Grzegorz Jarzyna (a ściślej Sylvia Torsh, jego odmłodzone, damskie wcielenie) próbował(a) w warszawskich Rozmaitościach na kanwie „Ślubów panieńskich” opowiedzieć, jak zmieniało się działanie owego miłosnego magnetyzmu od czasów Fredry do dziś. Od wymuskanych surducików i bielutkich sukien panien i kawalerów z XIX-wiecznego dworku po współczesną bezceremonialność i chamstwo, z modernistyczną rewolucją, freudyzmem, emancypacją etc. po drodze. Tak zakrojony zamysł musiał się jednak wiązać z rozsadzeniem struktury utworu i zastąpieniem jej paradą efektownych acz powierzchownych skojarzeń. Reżysera to nie peszyło; tasując obrazki wysyłał – ustami Radosta – ku widowni butny komunikat: „ja się tu nie znudzę”, publiczność zaś, też czaderska, kwitowała to zapewnienie owacjami.
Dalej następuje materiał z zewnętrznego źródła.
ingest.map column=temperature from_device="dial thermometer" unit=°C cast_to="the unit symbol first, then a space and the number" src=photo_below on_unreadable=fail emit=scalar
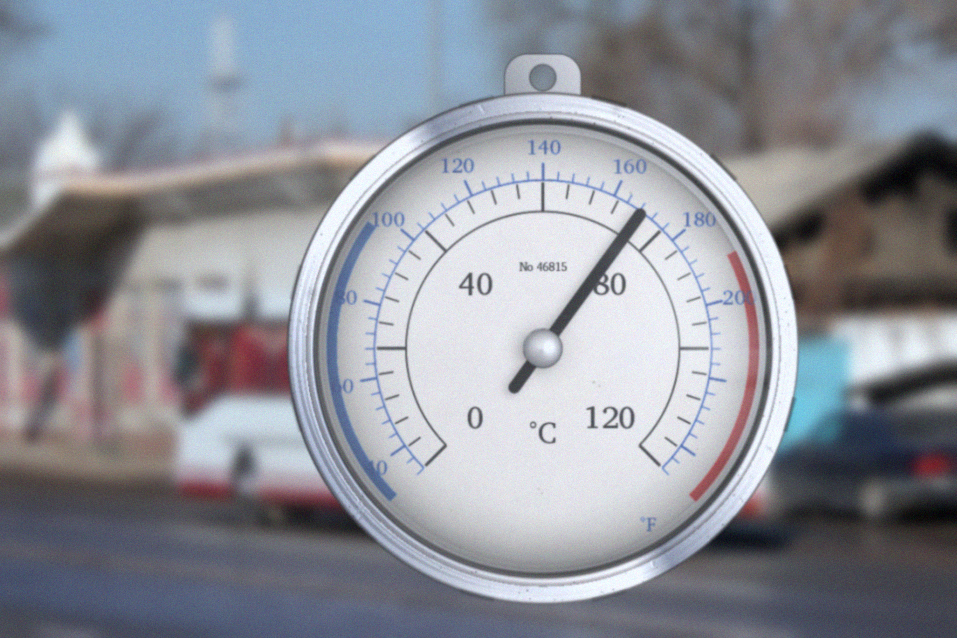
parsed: °C 76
Agnieszka Glińska w łódzkim Powszechnym nie próbuje ani rozsadzać świata „Dam i huzarów”, ani dopisywać mu po półtorawieczu ciągów dalszych. Woli bez uprzedzeń wczytać się w ten świat. I – odwrotnie niż reżyser(ka) „Ślubów” – pokazać, jak nie zmieniła się moc odwiecznego magnetyzmu serc, niepodatna na obyczajowe zawirowania.
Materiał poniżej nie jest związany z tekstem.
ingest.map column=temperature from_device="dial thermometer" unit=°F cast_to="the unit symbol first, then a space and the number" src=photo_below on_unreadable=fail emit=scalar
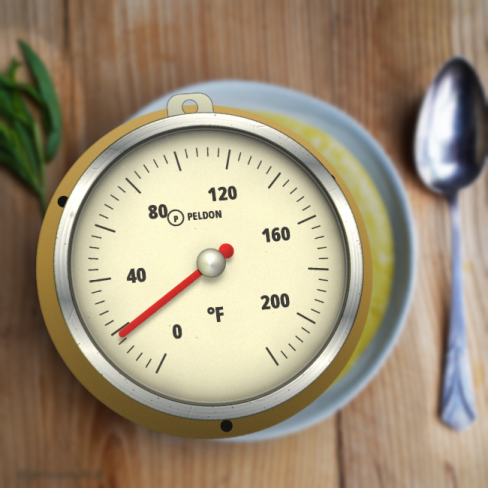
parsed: °F 18
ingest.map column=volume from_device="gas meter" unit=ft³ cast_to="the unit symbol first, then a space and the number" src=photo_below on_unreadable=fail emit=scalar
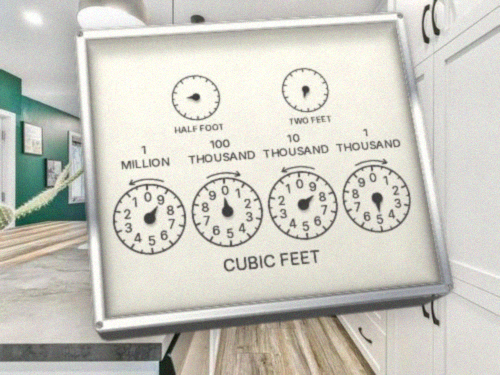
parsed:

Do dworku zamieszkanego przez kilku samotnych panów zjeżdża w siedem powozów damski oddział szturmowy. Panie są, jak to się dziś mówi, na musiku; upolowanie męża (dla wychowanki, dla siebie) jest dla nich kwestią dostatku bądź nędzy. Aliści prócz trzeźwej kalkulacji wiedzie je tutaj coś jeszcze... Panowie sprawy męsko-damskie całe życie załatwiali po huzarsku: „póki dobrze, póty miłość”, a na starość utonęli w starokawalerstwie po uszy, wywożąc kłusem z majątku wszelkie białogłowy. Wszak i im nie wychłódło całkiem! Żadna z przybyłych amazonek nie jest demonem seksu, żaden z rozmamłanych gospodarzy nie miałby szans na pierwszego amanta w powiecie.